When is a good time to do some surf fishing the creek and river mouths for silver on Lake Superior? I'm mostly looking to go in the central to eastern areas. I know things are a bit different there with water temps and all.


----------



## PunyTrout (Mar 23, 2007)

Now until the ice forms.


----------



## hhlhoward (Mar 1, 2012)

PunyTrout said:


> Now until the ice forms.


What methods are preferable up there? Shrimp on leader off main line, skein, minnows, casting?


----------



## PunyTrout (Mar 23, 2007)

All of the above methods should have their days.

@Superior Outfitter may be willing to chime in.

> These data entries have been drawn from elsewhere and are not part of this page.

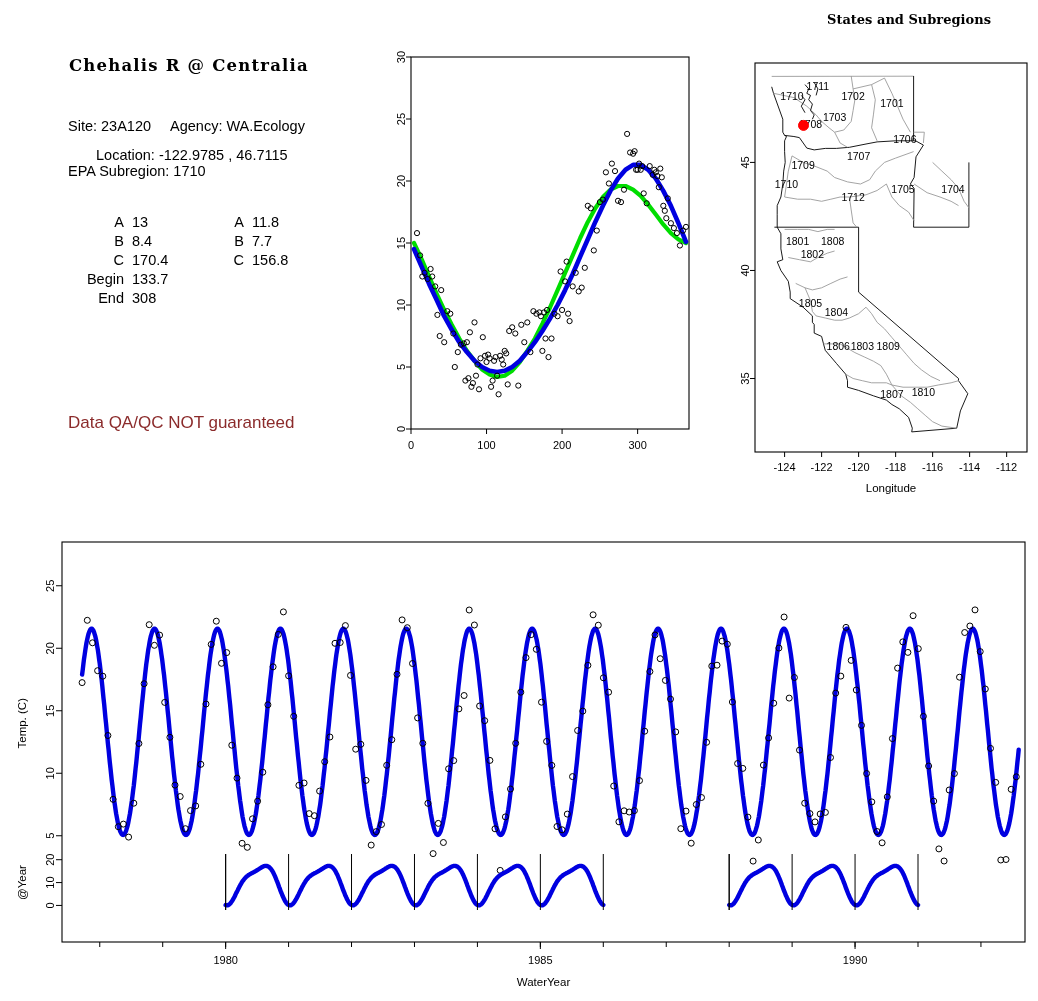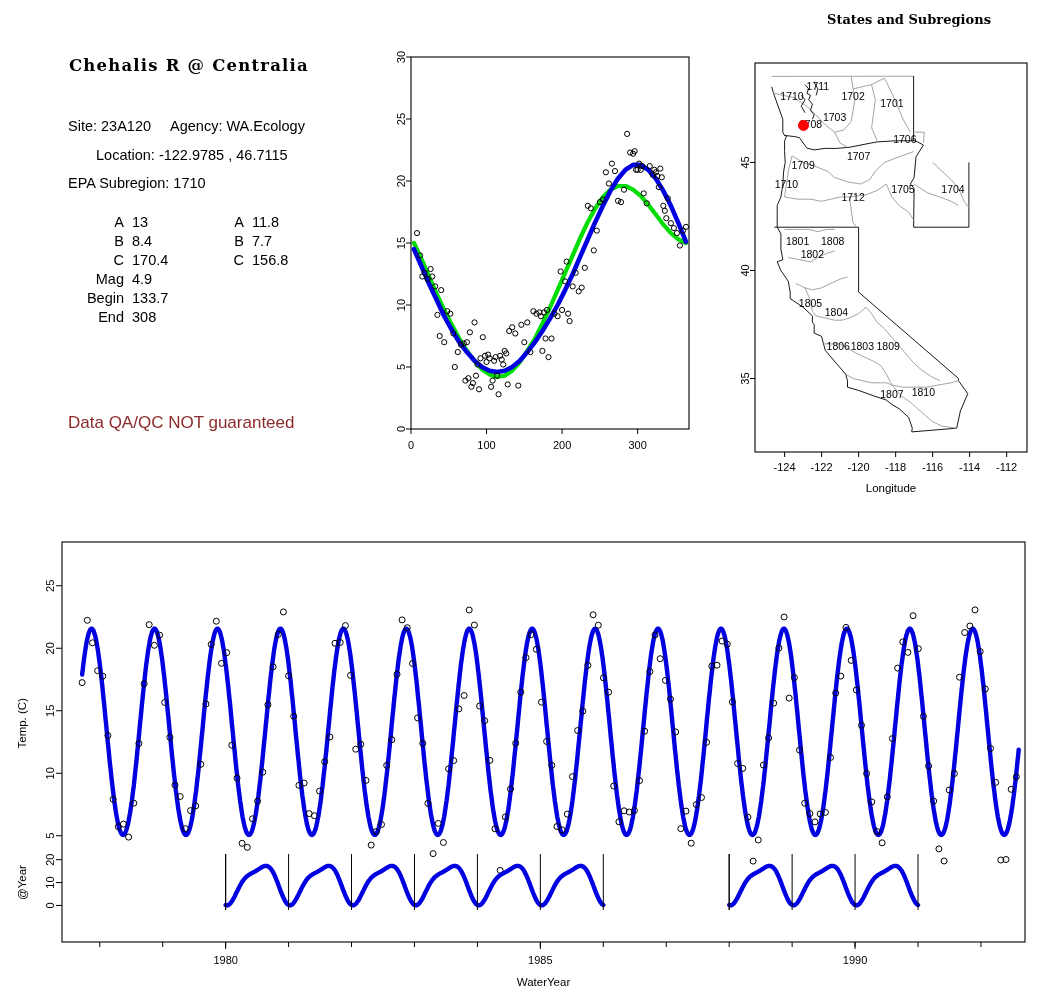--- a/index.html
+++ b/index.html
@@ -33,7 +33,7 @@
     <span class="info">Agency: WA.Ecology</span>
   </div>
   <div class="info" style="margin-top:13px;margin-left:28px;">Location: -122.9785 , 46.7115</div>
-  <div class="info" style="margin-top:12px;">EPA Subregion: 1710</div>
+  <div class="info" style="margin-top:0;">EPA Subregion: 1710</div>
 </div>
 
 <div class="abs" style="left:68px;top:212px;">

I would recommend using whichever methods that you enjoy the most. If you get bored watching a rod tip chatter in the wind, try casting a spoon or spinner from shore.


----------



## B.Jarvinen (Jul 12, 2014)

The shoreline areas are all different. I know one creek I like to fish where I would not fish from the beach at the mouth - a long, very slowly sloping gradient to reach water deep enough to keep a deep water fish very comfortable. And at the next creek along the shore, I have been casting from waist deep on a calm day only to see fish routinely jumping still double from where I could land a heavy spoon, though floating spawn from there can work.

The solution is to look at charts of the lake and compare depths at different places. I have had nice hits at a tiny dribble entering the Lake where it is deep. 

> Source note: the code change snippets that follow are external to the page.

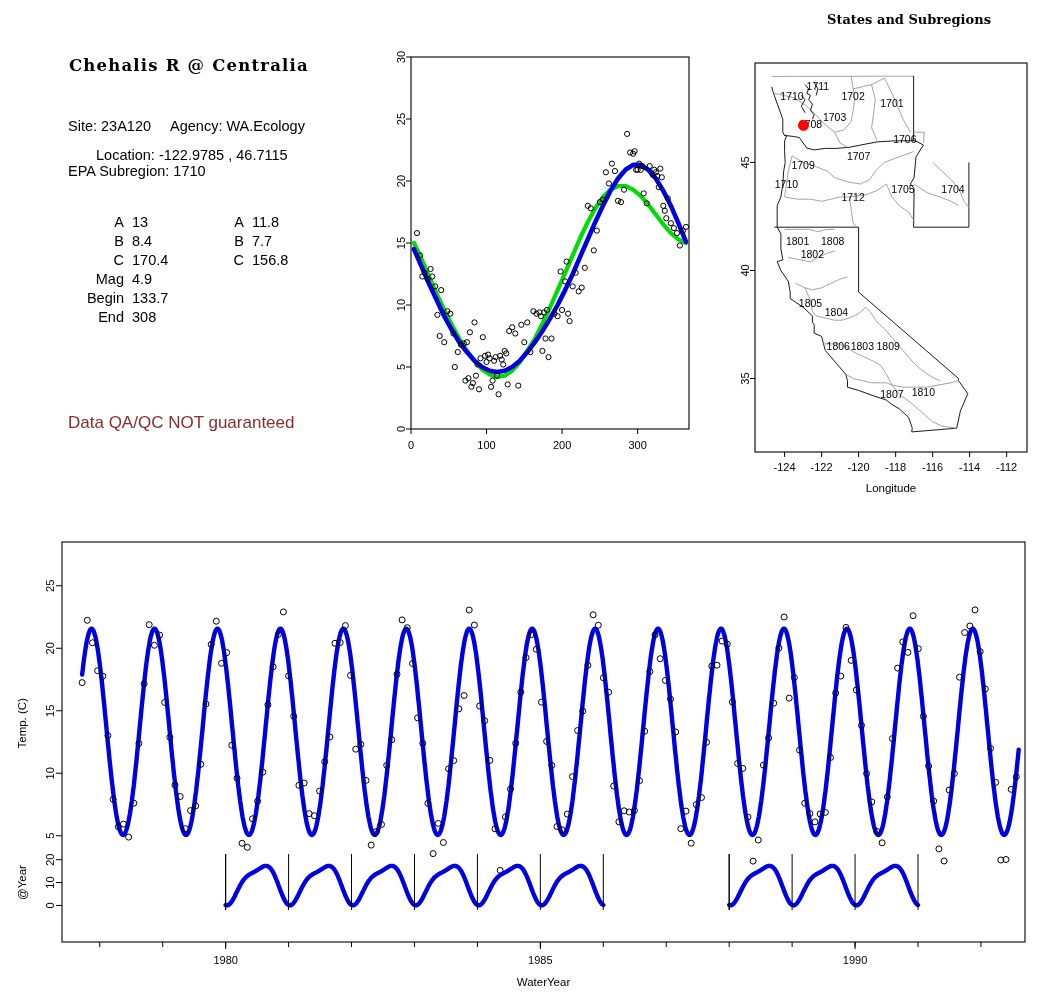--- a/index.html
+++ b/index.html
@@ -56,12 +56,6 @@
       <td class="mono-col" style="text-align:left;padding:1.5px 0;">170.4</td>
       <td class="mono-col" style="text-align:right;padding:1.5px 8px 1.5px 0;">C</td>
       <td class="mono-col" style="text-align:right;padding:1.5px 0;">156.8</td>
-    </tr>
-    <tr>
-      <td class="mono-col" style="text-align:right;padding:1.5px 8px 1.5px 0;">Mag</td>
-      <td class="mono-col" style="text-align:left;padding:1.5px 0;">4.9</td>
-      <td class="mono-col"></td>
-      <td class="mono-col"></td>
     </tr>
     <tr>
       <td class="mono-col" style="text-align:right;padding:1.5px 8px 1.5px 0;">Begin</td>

And at that first mentioned creek, I probably won’t even fish the mouth at all this year as Superior is down far enough now that it no longer creates a miniature bay deep enough to hold fish. And short north slope watersheds won’t generally have enough water to create such on their own unless they are a true River.

But at one shallow outlet, I’m quite looking forward to fishing it from shore - by using a planer board. Should be a hoot. Though it might be a tough year for me to see the U.P. again. 

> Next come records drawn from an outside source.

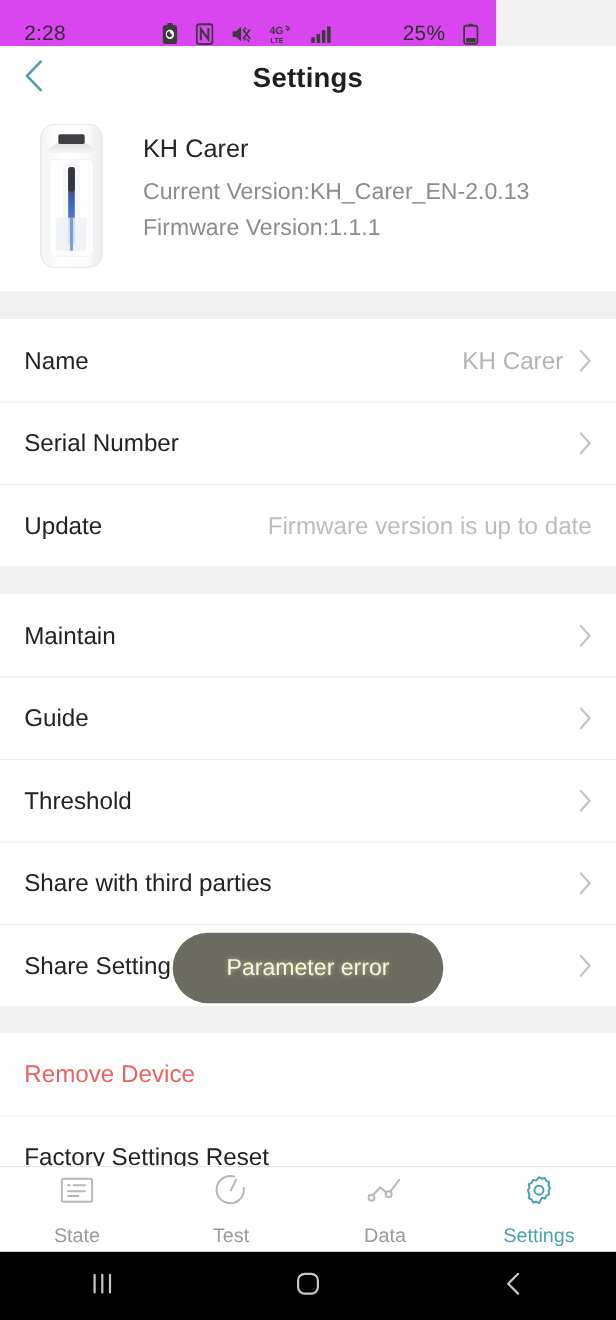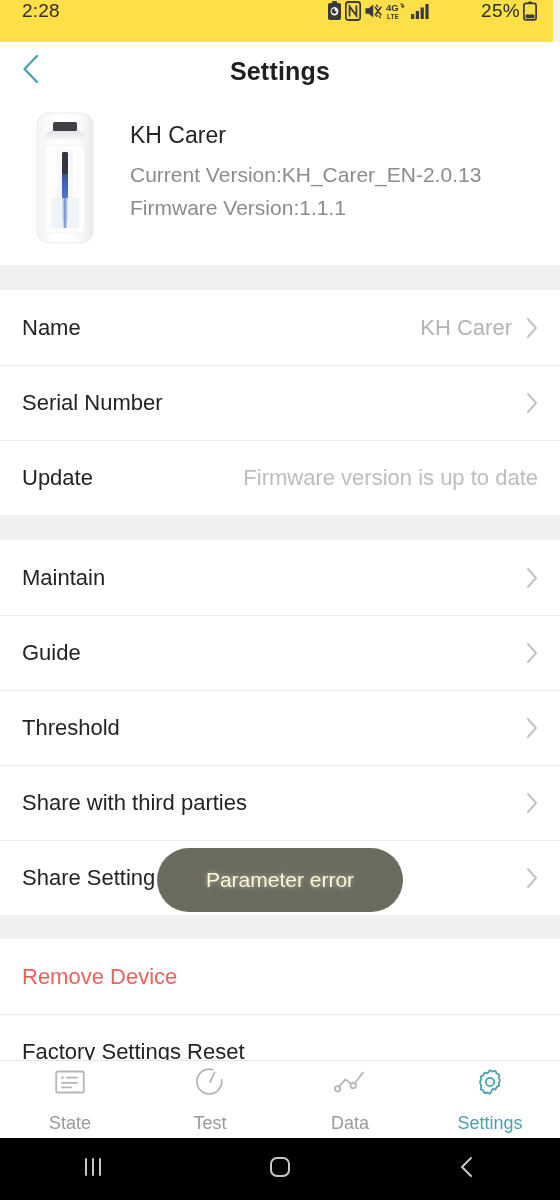--- a/index.html
+++ b/index.html
@@ -13,8 +13,8 @@
 
   
   .statusbar {
-    position: absolute; top: 0; left: 0; width: 553px; height: 42px;
-    background: #fde047; display: flex; align-items: flex-start;
+    position: absolute; top: 0; left: 0; width: 451px; height: 42px;
+    background: #d946ef; display: flex; align-items: flex-end;
     padding: 0 16px 0 22px; color: #3a3a3a;
   }
   .status-time { font-size: 19px; letter-spacing: .2px; color: #2e2e2e; }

Overall though, we need RAIN.


----------



## Superior Outfitter (Feb 19, 2018)

Try spawn with floaters in a rod holder. Take another rod to cast spoons or spinners. Cranks will work also. Anything with orange or pink is a popular choice. Mornings are usually preferred over evenings early in the season.


----------



## hhlhoward (Mar 1, 2012)

Thanks for all the great info guys! I just recently bought a cap for my truck so I can take a snooze in it and stay at the fishing site. I hate paying for a hotel room for just a few hours to sleep.


----------



## fishrod (Oct 3, 2008)

Are all the superior side rivers extremely low right now?


----------



## hhlhoward (Mar 1, 2012)

What water temp do you guys start looking for on the big water along shore to start getting out there? Sorry to ask a lot of questions but it's a 4 hour drive for me so I'm trying to get my ducks all in a row.


----------



## fishrod (Oct 3, 2008)

Take gear for everything, always something somewhere to be caught, for a few more days anyway….good luck ill be there the 28th. Look for a big white promaster van, its my mobile fish camp.


----------



## hhlhoward (Mar 1, 2012)

fishrod said:


> Take gear for everything, always something somewhere to be caught, for a few more days anyway….good luck ill be there the 28th. Look for a big white promaster van, its my mobile fish camp.


I won't be there this week but I'm thinking next week if the weather is good to us.


----------



## B.Jarvinen (Jul 12, 2014)

My ideal trip is to catch the last day or two of stream trout on the Type 1s then switch to the shore/Type 4s immediately after. But haven’t been in U.P. since last week of August so dunno much right now.

The DNR fishing report for the U.P. is pretty thorough. New one due tomorrow or next day.


----------



## Superior Outfitter (Feb 19, 2018)

fishrod said:


> Are all the superior side rivers extremely low right now?


Yes


----------



## fishrod (Oct 3, 2008)

How are they fishing right now? Coming up next week either way. Are they getting anything in the surf? I cant wait…


----------



## hypox (Jan 23, 2000)

Awfully quiet. That can only mean one thing.


----------



## Teggs (Mar 20, 2013)

very slow right now. need some good rain on most rivers. getting a few in the river but not many but the ones getting caught are fresh. should be anytime now that we have been getting cold nights. bring on the rain!


----------